On 8. 6. 2026 17:18, Sean McBride wrote:
On 5 Jun 2026, at 15:46, Johan Corveleyn wrote:
It detected identical files not only in our /branches vs
/trunk but also among the pristine copies
I'm curious about this last statement. What do you mean with "among
the pristine copies"? Among themselves in one single pristine area of
a WC? That would be ... unexpected, since they use the SHA-1 hash as
their filename. So unless you have SHA-1 collisions in there, there
should be no duplicate files in there.
For example, given this folder:
|% ls -la drwxr-xr-x 7 sean staff 224 Feb 15 2020 .svn drwxr-xr-x 5
sean staff 160 Feb 19 2025 branches drwxr-xr-x 25 sean staff 800 Feb
11 14:56 trunk |
I do a dry-run with the tool and it outputs:
|using
./.svn/pristine/1e/1eb3de0f0fd4c1b67327614eb3db918f1a97e36d.svn-base
as the clone origin (first seen) cloning to
./branches/2.5.x/Docs/UserManuals/Image.png cloning to
./trunk/Docs/UserManuals/Image.png |
In other words it has found 3 identical files.
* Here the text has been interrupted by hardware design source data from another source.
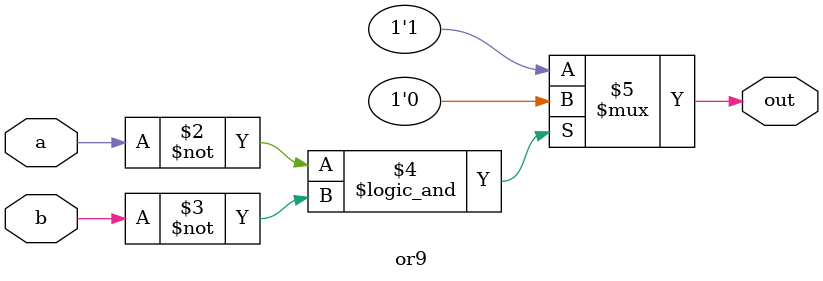
<source format=v>
module or9 (
  input a,
  input b,
  output reg out
);
    always @(*) begin
        out = (a == 1'b0 && b == 1'b0) ? 1'b0 : 1'b1; // Check both bits are low
    end

endmodule

</source>
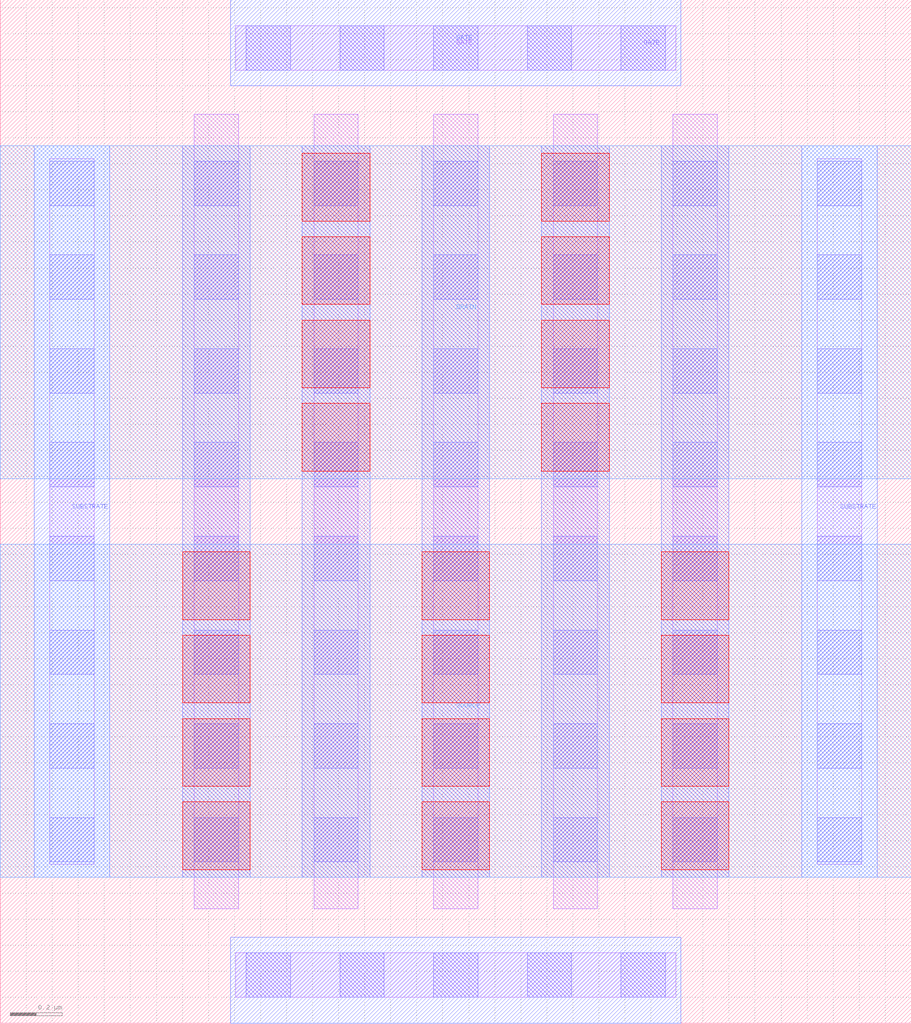
<source format=lef>
# Copyright 2020 The SkyWater PDK Authors
#
# Licensed under the Apache License, Version 2.0 (the "License");
# you may not use this file except in compliance with the License.
# You may obtain a copy of the License at
#
#     https://www.apache.org/licenses/LICENSE-2.0
#
# Unless required by applicable law or agreed to in writing, software
# distributed under the License is distributed on an "AS IS" BASIS,
# WITHOUT WARRANTIES OR CONDITIONS OF ANY KIND, either express or implied.
# See the License for the specific language governing permissions and
# limitations under the License.
#
# SPDX-License-Identifier: Apache-2.0

VERSION 5.7 ;
  NOWIREEXTENSIONATPIN ON ;
  DIVIDERCHAR "/" ;
  BUSBITCHARS "[]" ;
MACRO sky130_fd_pr__rf_nfet_01v8_aM04W3p00L0p18
  CLASS BLOCK ;
  FOREIGN sky130_fd_pr__rf_nfet_01v8_aM04W3p00L0p18 ;
  ORIGIN  0.000000  0.000000 ;
  SIZE  3.500000 BY  3.930000 ;
  PIN DRAIN
    ANTENNADIFFAREA  1.685600 ;
    PORT
      LAYER met2 ;
        RECT 0.000000 2.090000 3.500000 3.370000 ;
    END
  END DRAIN
  PIN GATE
    ANTENNAGATEAREA  2.167200 ;
    PORT
      LAYER li1 ;
        RECT 0.905000 0.100000 2.595000 0.270000 ;
        RECT 0.905000 3.660000 2.595000 3.830000 ;
      LAYER mcon ;
        RECT 0.945000 0.100000 1.115000 0.270000 ;
        RECT 0.945000 3.660000 1.115000 3.830000 ;
        RECT 1.305000 0.100000 1.475000 0.270000 ;
        RECT 1.305000 3.660000 1.475000 3.830000 ;
        RECT 1.665000 0.100000 1.835000 0.270000 ;
        RECT 1.665000 3.660000 1.835000 3.830000 ;
        RECT 2.025000 0.100000 2.195000 0.270000 ;
        RECT 2.025000 3.660000 2.195000 3.830000 ;
        RECT 2.385000 0.100000 2.555000 0.270000 ;
        RECT 2.385000 3.660000 2.555000 3.830000 ;
    END
    PORT
      LAYER met1 ;
        RECT 0.885000 0.000000 2.615000 0.330000 ;
        RECT 0.885000 3.600000 2.615000 3.930000 ;
    END
  END GATE
  PIN SOURCE
    ANTENNADIFFAREA  2.528400 ;
    PORT
      LAYER met2 ;
        RECT 0.000000 0.560000 3.500000 1.840000 ;
    END
  END SOURCE
  PIN SUBSTRATE
    ANTENNADIFFAREA  0.872900 ;
    PORT
      LAYER met1 ;
        RECT 0.130000 0.560000 0.420000 3.370000 ;
    END
    PORT
      LAYER met1 ;
        RECT 3.080000 0.560000 3.370000 3.370000 ;
    END
  END SUBSTRATE
  OBS
    LAYER li1 ;
      RECT 0.190000 0.610000 0.360000 3.320000 ;
      RECT 0.745000 0.440000 0.915000 3.490000 ;
      RECT 1.205000 0.440000 1.375000 3.490000 ;
      RECT 1.665000 0.440000 1.835000 3.490000 ;
      RECT 2.125000 0.440000 2.295000 3.490000 ;
      RECT 2.585000 0.440000 2.755000 3.490000 ;
      RECT 3.140000 0.610000 3.310000 3.320000 ;
    LAYER mcon ;
      RECT 0.190000 0.620000 0.360000 0.790000 ;
      RECT 0.190000 0.980000 0.360000 1.150000 ;
      RECT 0.190000 1.340000 0.360000 1.510000 ;
      RECT 0.190000 1.700000 0.360000 1.870000 ;
      RECT 0.190000 2.060000 0.360000 2.230000 ;
      RECT 0.190000 2.420000 0.360000 2.590000 ;
      RECT 0.190000 2.780000 0.360000 2.950000 ;
      RECT 0.190000 3.140000 0.360000 3.310000 ;
      RECT 0.745000 0.620000 0.915000 0.790000 ;
      RECT 0.745000 0.980000 0.915000 1.150000 ;
      RECT 0.745000 1.340000 0.915000 1.510000 ;
      RECT 0.745000 1.700000 0.915000 1.870000 ;
      RECT 0.745000 2.060000 0.915000 2.230000 ;
      RECT 0.745000 2.420000 0.915000 2.590000 ;
      RECT 0.745000 2.780000 0.915000 2.950000 ;
      RECT 0.745000 3.140000 0.915000 3.310000 ;
      RECT 1.205000 0.620000 1.375000 0.790000 ;
      RECT 1.205000 0.980000 1.375000 1.150000 ;
      RECT 1.205000 1.340000 1.375000 1.510000 ;
      RECT 1.205000 1.700000 1.375000 1.870000 ;
      RECT 1.205000 2.060000 1.375000 2.230000 ;
      RECT 1.205000 2.420000 1.375000 2.590000 ;
      RECT 1.205000 2.780000 1.375000 2.950000 ;
      RECT 1.205000 3.140000 1.375000 3.310000 ;
      RECT 1.665000 0.620000 1.835000 0.790000 ;
      RECT 1.665000 0.980000 1.835000 1.150000 ;
      RECT 1.665000 1.340000 1.835000 1.510000 ;
      RECT 1.665000 1.700000 1.835000 1.870000 ;
      RECT 1.665000 2.060000 1.835000 2.230000 ;
      RECT 1.665000 2.420000 1.835000 2.590000 ;
      RECT 1.665000 2.780000 1.835000 2.950000 ;
      RECT 1.665000 3.140000 1.835000 3.310000 ;
      RECT 2.125000 0.620000 2.295000 0.790000 ;
      RECT 2.125000 0.980000 2.295000 1.150000 ;
      RECT 2.125000 1.340000 2.295000 1.510000 ;
      RECT 2.125000 1.700000 2.295000 1.870000 ;
      RECT 2.125000 2.060000 2.295000 2.230000 ;
      RECT 2.125000 2.420000 2.295000 2.590000 ;
      RECT 2.125000 2.780000 2.295000 2.950000 ;
      RECT 2.125000 3.140000 2.295000 3.310000 ;
      RECT 2.585000 0.620000 2.755000 0.790000 ;
      RECT 2.585000 0.980000 2.755000 1.150000 ;
      RECT 2.585000 1.340000 2.755000 1.510000 ;
      RECT 2.585000 1.700000 2.755000 1.870000 ;
      RECT 2.585000 2.060000 2.755000 2.230000 ;
      RECT 2.585000 2.420000 2.755000 2.590000 ;
      RECT 2.585000 2.780000 2.755000 2.950000 ;
      RECT 2.585000 3.140000 2.755000 3.310000 ;
      RECT 3.140000 0.620000 3.310000 0.790000 ;
      RECT 3.140000 0.980000 3.310000 1.150000 ;
      RECT 3.140000 1.340000 3.310000 1.510000 ;
      RECT 3.140000 1.700000 3.310000 1.870000 ;
      RECT 3.140000 2.060000 3.310000 2.230000 ;
      RECT 3.140000 2.420000 3.310000 2.590000 ;
      RECT 3.140000 2.780000 3.310000 2.950000 ;
      RECT 3.140000 3.140000 3.310000 3.310000 ;
    LAYER met1 ;
      RECT 0.700000 0.560000 0.960000 3.370000 ;
      RECT 1.160000 0.560000 1.420000 3.370000 ;
      RECT 1.620000 0.560000 1.880000 3.370000 ;
      RECT 2.080000 0.560000 2.340000 3.370000 ;
      RECT 2.540000 0.560000 2.800000 3.370000 ;
    LAYER via ;
      RECT 0.700000 0.590000 0.960000 0.850000 ;
      RECT 0.700000 0.910000 0.960000 1.170000 ;
      RECT 0.700000 1.230000 0.960000 1.490000 ;
      RECT 0.700000 1.550000 0.960000 1.810000 ;
      RECT 1.160000 2.120000 1.420000 2.380000 ;
      RECT 1.160000 2.440000 1.420000 2.700000 ;
      RECT 1.160000 2.760000 1.420000 3.020000 ;
      RECT 1.160000 3.080000 1.420000 3.340000 ;
      RECT 1.620000 0.590000 1.880000 0.850000 ;
      RECT 1.620000 0.910000 1.880000 1.170000 ;
      RECT 1.620000 1.230000 1.880000 1.490000 ;
      RECT 1.620000 1.550000 1.880000 1.810000 ;
      RECT 2.080000 2.120000 2.340000 2.380000 ;
      RECT 2.080000 2.440000 2.340000 2.700000 ;
      RECT 2.080000 2.760000 2.340000 3.020000 ;
      RECT 2.080000 3.080000 2.340000 3.340000 ;
      RECT 2.540000 0.590000 2.800000 0.850000 ;
      RECT 2.540000 0.910000 2.800000 1.170000 ;
      RECT 2.540000 1.230000 2.800000 1.490000 ;
      RECT 2.540000 1.550000 2.800000 1.810000 ;
  END
END sky130_fd_pr__rf_nfet_01v8_aM04W3p00L0p18
END LIBRARY

</source>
It does not matter that
their file names are different, their file contents are the same.
These 3 copies get reduced to 1 copy and 2 "pointers".
OK, that makes sense, there's only one pristine file but two copies in
the WC. That's not surprising, given that you check out the whole tree,
trunk and branches included. Also it means that our pristine
deduplication works. :)
-- Brane